A key innovation is the permission for the circulation and introduction of regulation for digital financial assets (DFAs) as a new asset class within Kazakhstan. Specifically, the law provides for three types of DFAs.

First, DFAs whose underlying asset is money - stablecoins. Requirements for the issuance, circulation, and redemption of stablecoins will be determined by the National Bank. Second, DFAs whose underlying asset is financial instruments, financial assets, property rights, goods, or other property. Third, financial instruments issued in electronic-digital form on a digital platform.

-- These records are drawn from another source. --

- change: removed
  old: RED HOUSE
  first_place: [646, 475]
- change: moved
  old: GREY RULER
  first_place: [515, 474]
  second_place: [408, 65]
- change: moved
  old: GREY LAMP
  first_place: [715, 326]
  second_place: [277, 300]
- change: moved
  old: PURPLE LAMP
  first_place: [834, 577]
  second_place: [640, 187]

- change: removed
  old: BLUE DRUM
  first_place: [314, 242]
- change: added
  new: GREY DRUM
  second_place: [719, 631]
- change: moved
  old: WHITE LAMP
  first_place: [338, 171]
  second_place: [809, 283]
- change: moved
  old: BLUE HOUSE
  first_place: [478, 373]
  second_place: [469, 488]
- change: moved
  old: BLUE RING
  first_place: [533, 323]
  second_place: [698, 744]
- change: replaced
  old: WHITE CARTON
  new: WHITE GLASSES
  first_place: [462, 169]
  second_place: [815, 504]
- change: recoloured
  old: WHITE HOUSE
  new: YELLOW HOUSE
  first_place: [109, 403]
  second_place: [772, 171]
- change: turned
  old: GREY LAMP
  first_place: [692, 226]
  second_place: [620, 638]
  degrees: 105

Furthermore, the law provides for the regulation of another type of digital asset - cryptocurrencies. It envisions the creation of cryptocurrency exchange organizations, whose activities will be licensed and regulated by the National Bank.

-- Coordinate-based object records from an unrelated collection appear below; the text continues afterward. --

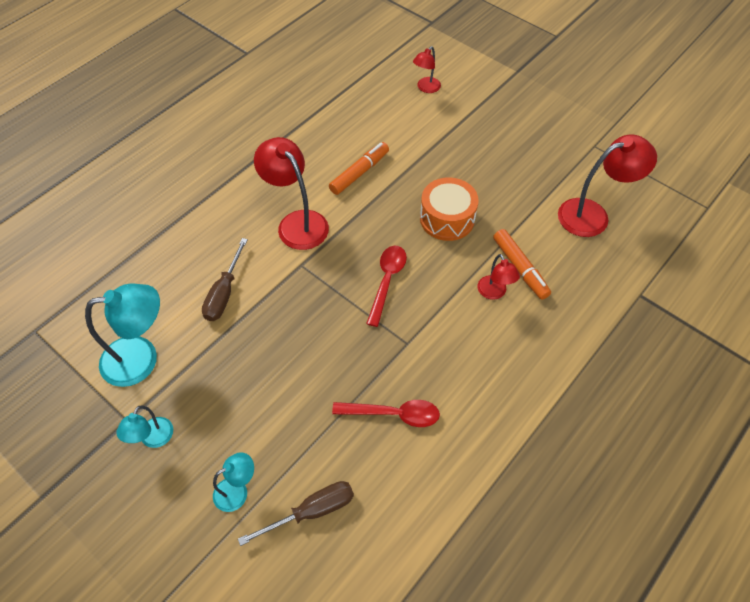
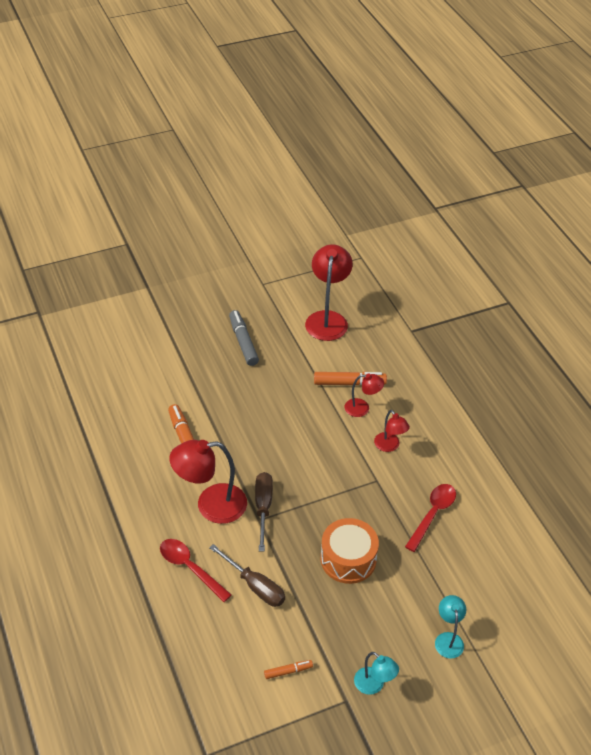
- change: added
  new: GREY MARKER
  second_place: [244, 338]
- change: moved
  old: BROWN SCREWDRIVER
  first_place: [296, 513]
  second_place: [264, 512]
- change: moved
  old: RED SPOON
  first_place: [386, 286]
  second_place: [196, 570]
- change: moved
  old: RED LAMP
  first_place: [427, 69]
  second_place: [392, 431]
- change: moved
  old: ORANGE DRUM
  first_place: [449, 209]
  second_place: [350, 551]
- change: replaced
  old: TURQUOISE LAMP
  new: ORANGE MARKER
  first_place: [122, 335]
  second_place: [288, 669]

The document grants banks the right to create and acquire subsidiaries in the fields of digital technology, e-commerce, cybersecurity, biometrics, artificial intelligence, and telecommunications.

Additionally, to develop alternative financing mechanisms, universal banks are granted the right to conduct Islamic banking operations under their existing license. These regulations will allow banks to create specialized divisions offering Islamic products within their structure without the need to establish a separate bank.

The law introduces requirements that prevent loans from being issued in the name of third parties. When opening a bank account for the first time, biometric identification will be conducted through the National Bank's biometric system, while for a first-time loan, it will be granted only with the borrower's personal presence at the bank or microfinance institution.

Furthermore, an accelerated out-of-court bankruptcy procedure is introduced. For debtors with a total debt to banks and microfinance institutions of up to 1,600 Monthly Calculation Indices (approximately 6.2 million tenge), whose repayment terms have exceeded five years, the procedure is shortened from six months to one month. According to credit bureau data, this measure will apply to over 350,000 citizens with debts exceeding 200 billion tenge.

For citizens with loans from multiple credit organizations simultaneously, the law introduces the possibility of collective settlement through a platform under the Financial Ombudsman Service.

Additionally, the moratorium on the sale of individuals' debts to collection agencies is extended until May 1, 2027.